Although there was no applicable minimum distance standard specified for visual separation, the controller was unable to maintain continuous visual separation between the 152 and the 717. The decision by the pilot of the 152 to turn directly onto the base leg of the circuit, and not continue on the downwind leg as instructed, contributed to the infringement of separation standards.

This analysis examines the development of the occurrence and highlights the safety issues that became evident as a result of the investigation.

The controller did not provide the pilots of the 152 or the crew of the 717 with traffic information, or a number in the landing sequence as required by the Manual of Air Traffic Services (MATS). The provision of traffic information was not mandatory and the MATS did not provide any guidance to controllers on the circumstances under which the provision of traffic information would be appropriate. While the controller had intended to provide this information to the pilot of the 152, he relied on a pilot report prior to turning base as a prompt, and this report was not received.
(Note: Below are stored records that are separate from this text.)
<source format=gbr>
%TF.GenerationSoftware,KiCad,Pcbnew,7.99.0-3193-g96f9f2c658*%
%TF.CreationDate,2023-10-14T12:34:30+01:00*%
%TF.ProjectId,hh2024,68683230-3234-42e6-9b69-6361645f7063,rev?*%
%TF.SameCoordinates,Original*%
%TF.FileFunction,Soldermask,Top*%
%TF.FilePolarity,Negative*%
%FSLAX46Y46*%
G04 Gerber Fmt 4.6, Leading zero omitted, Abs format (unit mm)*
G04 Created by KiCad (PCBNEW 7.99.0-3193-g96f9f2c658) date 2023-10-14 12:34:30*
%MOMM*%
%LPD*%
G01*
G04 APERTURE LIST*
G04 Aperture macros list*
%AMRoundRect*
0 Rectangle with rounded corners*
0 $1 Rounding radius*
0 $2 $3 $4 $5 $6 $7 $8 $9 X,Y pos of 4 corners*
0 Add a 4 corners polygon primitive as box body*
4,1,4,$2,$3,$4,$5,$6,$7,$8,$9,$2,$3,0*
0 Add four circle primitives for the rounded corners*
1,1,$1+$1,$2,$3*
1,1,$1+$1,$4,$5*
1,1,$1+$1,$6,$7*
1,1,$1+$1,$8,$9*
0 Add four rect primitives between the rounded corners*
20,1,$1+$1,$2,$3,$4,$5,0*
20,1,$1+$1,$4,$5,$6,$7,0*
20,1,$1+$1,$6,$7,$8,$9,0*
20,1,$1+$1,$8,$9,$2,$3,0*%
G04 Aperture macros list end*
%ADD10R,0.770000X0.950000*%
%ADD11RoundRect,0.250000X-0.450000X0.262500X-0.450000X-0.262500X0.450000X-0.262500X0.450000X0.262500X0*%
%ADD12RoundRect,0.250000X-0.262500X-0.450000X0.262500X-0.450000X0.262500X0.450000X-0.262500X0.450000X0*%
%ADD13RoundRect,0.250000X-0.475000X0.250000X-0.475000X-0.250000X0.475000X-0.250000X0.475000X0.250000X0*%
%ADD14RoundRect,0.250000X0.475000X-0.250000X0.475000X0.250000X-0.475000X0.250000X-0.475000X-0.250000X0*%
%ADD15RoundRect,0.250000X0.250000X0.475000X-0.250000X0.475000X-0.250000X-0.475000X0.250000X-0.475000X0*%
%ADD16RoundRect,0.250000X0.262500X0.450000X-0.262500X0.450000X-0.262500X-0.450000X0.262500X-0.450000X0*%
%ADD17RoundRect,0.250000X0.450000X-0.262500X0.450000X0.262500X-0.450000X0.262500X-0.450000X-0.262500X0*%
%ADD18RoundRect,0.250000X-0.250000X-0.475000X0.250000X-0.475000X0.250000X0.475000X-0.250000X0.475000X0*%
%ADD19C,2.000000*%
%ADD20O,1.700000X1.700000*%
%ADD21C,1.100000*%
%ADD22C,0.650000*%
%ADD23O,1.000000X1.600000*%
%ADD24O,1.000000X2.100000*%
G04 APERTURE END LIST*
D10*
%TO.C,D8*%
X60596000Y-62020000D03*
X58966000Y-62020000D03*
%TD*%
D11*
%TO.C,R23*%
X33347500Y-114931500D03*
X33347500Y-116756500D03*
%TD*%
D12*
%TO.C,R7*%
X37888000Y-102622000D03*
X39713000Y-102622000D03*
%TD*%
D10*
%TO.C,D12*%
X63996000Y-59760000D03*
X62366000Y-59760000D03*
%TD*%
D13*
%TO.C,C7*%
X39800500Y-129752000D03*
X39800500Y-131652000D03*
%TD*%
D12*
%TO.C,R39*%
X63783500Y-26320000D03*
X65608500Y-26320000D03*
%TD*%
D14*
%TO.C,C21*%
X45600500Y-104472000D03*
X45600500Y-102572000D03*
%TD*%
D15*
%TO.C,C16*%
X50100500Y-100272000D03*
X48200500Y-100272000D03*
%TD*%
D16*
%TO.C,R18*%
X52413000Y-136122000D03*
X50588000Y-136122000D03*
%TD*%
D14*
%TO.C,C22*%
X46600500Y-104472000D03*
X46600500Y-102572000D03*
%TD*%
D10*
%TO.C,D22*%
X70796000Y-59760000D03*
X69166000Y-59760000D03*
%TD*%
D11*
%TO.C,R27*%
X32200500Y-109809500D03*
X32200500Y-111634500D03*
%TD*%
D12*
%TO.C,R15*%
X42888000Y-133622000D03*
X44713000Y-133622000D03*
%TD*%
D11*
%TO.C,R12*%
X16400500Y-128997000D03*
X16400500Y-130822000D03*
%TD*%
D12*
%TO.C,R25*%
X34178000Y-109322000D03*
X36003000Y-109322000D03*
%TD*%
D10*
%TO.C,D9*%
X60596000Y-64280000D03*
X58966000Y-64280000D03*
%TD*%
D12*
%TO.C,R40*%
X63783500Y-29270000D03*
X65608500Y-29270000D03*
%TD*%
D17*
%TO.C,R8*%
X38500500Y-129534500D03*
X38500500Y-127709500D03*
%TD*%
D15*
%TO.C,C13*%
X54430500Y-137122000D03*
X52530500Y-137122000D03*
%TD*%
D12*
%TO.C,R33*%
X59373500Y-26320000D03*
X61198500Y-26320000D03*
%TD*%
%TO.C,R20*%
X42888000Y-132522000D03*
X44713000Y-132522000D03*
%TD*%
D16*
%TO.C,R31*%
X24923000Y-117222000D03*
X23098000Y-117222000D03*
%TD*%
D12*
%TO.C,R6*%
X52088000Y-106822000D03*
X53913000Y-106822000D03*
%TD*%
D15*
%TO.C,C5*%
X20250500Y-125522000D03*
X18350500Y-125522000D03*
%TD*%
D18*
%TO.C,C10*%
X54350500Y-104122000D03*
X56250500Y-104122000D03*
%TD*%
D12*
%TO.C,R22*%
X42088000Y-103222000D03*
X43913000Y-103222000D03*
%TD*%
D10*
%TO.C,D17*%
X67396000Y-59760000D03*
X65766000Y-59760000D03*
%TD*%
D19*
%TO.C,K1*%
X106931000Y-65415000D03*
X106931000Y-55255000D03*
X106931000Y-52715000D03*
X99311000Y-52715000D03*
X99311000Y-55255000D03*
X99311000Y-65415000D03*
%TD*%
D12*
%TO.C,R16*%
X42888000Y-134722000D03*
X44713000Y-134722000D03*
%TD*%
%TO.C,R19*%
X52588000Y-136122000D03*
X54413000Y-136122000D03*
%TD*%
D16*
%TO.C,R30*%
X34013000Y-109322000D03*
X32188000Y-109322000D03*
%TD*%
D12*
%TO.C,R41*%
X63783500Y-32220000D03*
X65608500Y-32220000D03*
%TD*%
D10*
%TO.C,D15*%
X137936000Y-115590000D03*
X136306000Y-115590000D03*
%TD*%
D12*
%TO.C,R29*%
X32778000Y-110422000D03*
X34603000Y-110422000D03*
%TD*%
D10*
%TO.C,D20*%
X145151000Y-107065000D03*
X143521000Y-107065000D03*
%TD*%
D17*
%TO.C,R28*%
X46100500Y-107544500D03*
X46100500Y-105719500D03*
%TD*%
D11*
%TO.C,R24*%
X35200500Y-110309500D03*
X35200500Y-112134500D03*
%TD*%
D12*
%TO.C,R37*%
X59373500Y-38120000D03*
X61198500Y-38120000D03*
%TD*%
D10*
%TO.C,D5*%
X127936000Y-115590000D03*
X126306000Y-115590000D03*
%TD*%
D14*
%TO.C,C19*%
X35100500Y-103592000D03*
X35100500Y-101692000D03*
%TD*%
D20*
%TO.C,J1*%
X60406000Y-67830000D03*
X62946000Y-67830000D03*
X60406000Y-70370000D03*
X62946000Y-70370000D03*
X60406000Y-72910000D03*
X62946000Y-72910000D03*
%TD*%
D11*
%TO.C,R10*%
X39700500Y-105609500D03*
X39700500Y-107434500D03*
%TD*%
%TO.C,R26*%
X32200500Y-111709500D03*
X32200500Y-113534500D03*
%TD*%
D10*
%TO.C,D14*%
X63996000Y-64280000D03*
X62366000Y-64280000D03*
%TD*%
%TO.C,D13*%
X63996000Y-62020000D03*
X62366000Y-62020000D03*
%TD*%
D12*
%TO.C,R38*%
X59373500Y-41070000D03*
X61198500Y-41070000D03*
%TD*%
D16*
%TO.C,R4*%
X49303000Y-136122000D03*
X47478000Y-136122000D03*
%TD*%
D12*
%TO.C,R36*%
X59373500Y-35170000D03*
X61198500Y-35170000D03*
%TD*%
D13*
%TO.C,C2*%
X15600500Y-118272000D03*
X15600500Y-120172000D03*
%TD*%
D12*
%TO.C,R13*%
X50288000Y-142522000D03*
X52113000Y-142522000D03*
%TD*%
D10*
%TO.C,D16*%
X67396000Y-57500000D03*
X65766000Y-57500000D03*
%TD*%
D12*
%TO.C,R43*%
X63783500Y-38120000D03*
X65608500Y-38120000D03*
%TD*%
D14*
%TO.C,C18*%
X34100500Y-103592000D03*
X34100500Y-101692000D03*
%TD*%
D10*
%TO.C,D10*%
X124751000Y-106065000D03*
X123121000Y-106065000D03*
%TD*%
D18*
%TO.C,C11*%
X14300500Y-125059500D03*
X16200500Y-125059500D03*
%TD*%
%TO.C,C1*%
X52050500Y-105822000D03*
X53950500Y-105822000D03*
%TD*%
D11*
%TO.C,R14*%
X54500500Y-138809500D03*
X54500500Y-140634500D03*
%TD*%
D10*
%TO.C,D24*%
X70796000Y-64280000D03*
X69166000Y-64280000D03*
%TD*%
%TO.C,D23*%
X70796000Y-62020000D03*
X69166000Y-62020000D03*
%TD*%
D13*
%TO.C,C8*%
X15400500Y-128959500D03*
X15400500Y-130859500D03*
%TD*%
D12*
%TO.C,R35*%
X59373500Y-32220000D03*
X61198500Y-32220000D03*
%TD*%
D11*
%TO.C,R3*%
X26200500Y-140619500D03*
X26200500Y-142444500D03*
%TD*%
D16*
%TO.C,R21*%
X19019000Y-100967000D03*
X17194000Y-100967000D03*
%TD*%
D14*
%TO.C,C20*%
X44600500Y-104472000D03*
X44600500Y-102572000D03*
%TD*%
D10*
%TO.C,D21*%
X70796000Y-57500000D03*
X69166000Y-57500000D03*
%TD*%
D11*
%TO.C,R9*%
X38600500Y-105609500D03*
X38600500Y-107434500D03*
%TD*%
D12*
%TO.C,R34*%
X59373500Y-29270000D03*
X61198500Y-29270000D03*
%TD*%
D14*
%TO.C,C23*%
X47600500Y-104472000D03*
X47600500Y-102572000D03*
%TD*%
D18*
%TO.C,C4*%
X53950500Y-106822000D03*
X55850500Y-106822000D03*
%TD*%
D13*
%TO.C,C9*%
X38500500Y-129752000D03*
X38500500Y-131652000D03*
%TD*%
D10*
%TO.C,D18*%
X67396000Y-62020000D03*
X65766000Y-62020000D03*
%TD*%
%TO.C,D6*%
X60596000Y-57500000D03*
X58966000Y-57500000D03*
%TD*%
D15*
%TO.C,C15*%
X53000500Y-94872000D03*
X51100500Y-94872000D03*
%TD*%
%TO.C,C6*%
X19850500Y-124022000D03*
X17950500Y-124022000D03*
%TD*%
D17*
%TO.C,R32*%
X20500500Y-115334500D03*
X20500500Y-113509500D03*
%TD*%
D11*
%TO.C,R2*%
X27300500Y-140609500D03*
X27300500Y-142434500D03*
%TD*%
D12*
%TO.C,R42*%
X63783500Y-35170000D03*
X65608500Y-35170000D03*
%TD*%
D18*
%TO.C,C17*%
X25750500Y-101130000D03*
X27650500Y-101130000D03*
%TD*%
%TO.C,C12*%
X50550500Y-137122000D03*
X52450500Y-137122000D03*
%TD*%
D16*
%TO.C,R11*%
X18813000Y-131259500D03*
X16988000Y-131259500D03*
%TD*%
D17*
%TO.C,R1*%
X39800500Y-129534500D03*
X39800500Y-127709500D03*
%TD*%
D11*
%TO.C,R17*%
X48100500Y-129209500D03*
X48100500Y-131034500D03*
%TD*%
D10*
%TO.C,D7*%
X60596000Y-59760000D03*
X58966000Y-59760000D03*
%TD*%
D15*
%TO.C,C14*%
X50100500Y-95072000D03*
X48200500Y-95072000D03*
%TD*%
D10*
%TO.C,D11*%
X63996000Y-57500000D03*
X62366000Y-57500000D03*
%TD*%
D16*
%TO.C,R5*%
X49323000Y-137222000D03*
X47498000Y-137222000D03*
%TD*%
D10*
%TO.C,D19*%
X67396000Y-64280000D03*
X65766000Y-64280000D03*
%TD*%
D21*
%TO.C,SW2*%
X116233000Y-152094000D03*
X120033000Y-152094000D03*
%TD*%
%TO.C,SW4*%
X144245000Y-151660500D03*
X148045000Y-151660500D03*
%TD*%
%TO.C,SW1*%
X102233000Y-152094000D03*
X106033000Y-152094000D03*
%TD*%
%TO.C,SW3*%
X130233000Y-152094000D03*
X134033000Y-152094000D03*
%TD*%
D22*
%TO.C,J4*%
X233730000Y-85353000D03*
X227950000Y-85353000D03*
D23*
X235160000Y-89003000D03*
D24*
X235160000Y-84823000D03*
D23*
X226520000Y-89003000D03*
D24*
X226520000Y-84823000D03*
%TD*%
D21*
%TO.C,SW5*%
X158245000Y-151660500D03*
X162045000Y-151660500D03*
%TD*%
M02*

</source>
Without the timely provision of traffic or sequence information, the situational awareness of the pilots of both aircraft was reduced. They were effectively excluded from participating in the separation process as described in the Aeronautical Information Publication (AIP) and the MATS. Consequently, the pilots of the 152 were not aware of the broader consequences of their actions once they turned their aircraft onto the base leg. They simply did not recognise that a potential conflict between their aircraft and the 717 existed.

While the flight crew of the 717 was not provided with directed information by the controller, they had been monitoring the radio transmissions between the controller and the pilots of other aircraft in the area. That, together with active scanning of the circuit area for traffic using the traffic alert and collision avoidance system and visual observations, assisted in the resolution of the situation.
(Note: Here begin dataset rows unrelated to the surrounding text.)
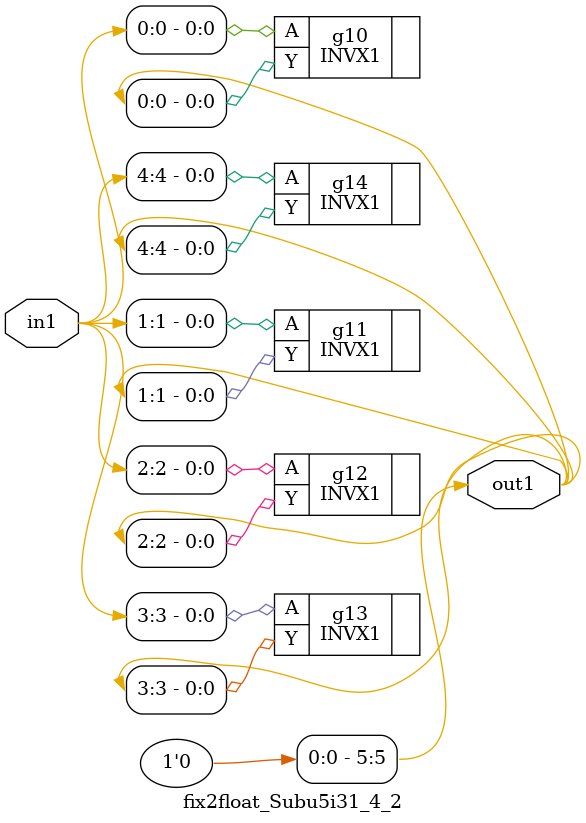
<source format=v>
`timescale 1ps / 1ps


module fix2float_Subu5i31_4_2(in1, out1);
  input [4:0] in1;
  output [5:0] out1;
  wire [4:0] in1;
  wire [5:0] out1;
  assign out1[5] = 1'b0;
  INVX1 g14(.A (in1[4]), .Y (out1[4]));
  INVX1 g13(.A (in1[3]), .Y (out1[3]));
  INVX1 g11(.A (in1[1]), .Y (out1[1]));
  INVX1 g10(.A (in1[0]), .Y (out1[0]));
  INVX1 g12(.A (in1[2]), .Y (out1[2]));
endmodule



</source>
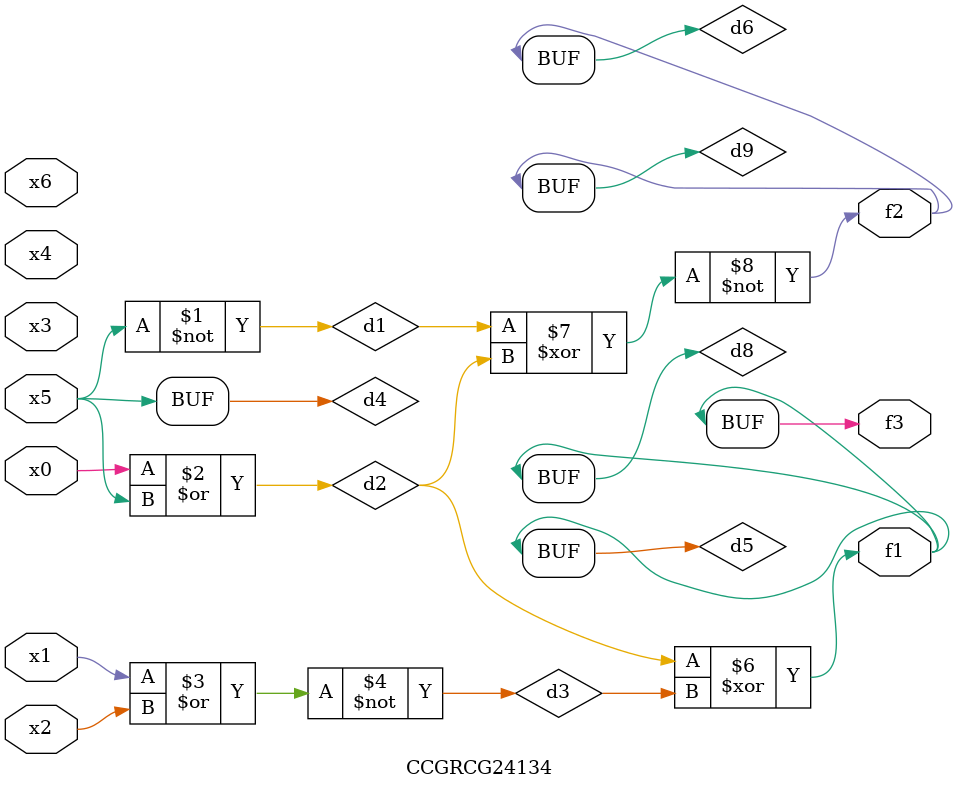
<source format=v>
module CCGRCG24134(
	input x0, x1, x2, x3, x4, x5, x6,
	output f1, f2, f3
);

	wire d1, d2, d3, d4, d5, d6, d7, d8, d9;

	nand (d1, x5);
	or (d2, x0, x5);
	nor (d3, x1, x2);
	xnor (d4, d1);
	xor (d5, d2, d3);
	xnor (d6, d1, d2);
	not (d7, x4);
	buf (d8, d5);
	xor (d9, d6);
	assign f1 = d8;
	assign f2 = d9;
	assign f3 = d8;
endmodule

</source>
The MATS provided no guidance as to whether routinely issued sequencing and separation instructions, such as 'continue downwind', required a read-back. While it may be impractical for the controller to obtain a read-back for every circuit instruction, emphasis should be placed on obtaining a read-back of safety critical instructions. Had the controller requested a read-back of the instruction to continue downwind, and provided a reason for the action, the likelihood of any misunderstanding would have been significantly reduced.

The investigation could not establish whether any aspect of the occurrence sequence could be attributed to the effects of fatigue. However, due to the instructor's non-aviation working commitments, the possibility that fatigue contributed to the occurrence could not be discounted.